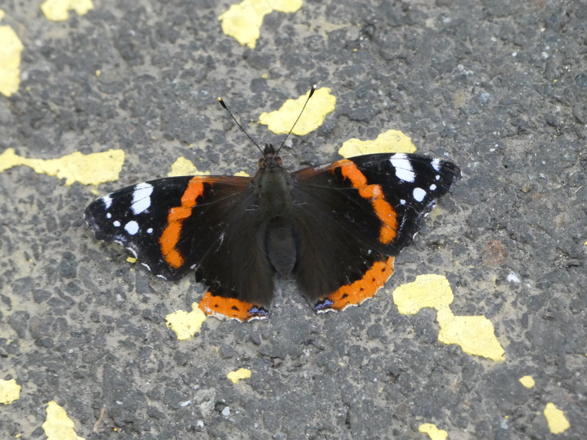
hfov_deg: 3.5
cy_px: 220
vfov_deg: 2.6
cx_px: 294
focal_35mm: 566
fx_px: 9599
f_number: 5.6
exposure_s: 1/100
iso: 1250
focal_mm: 101.4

════════════════════

PROBLEM DETAILS |
Only the records, copied exactly and without pictures, should make up the answer.

TASK OUTPUT |
hfov_deg: 3.5
cy_px: 220
vfov_deg: 2.6
cx_px: 294
focal_35mm: 566
fx_px: 9599
f_number: 5.6
exposure_s: 1/100
iso: 1250
focal_mm: 101.4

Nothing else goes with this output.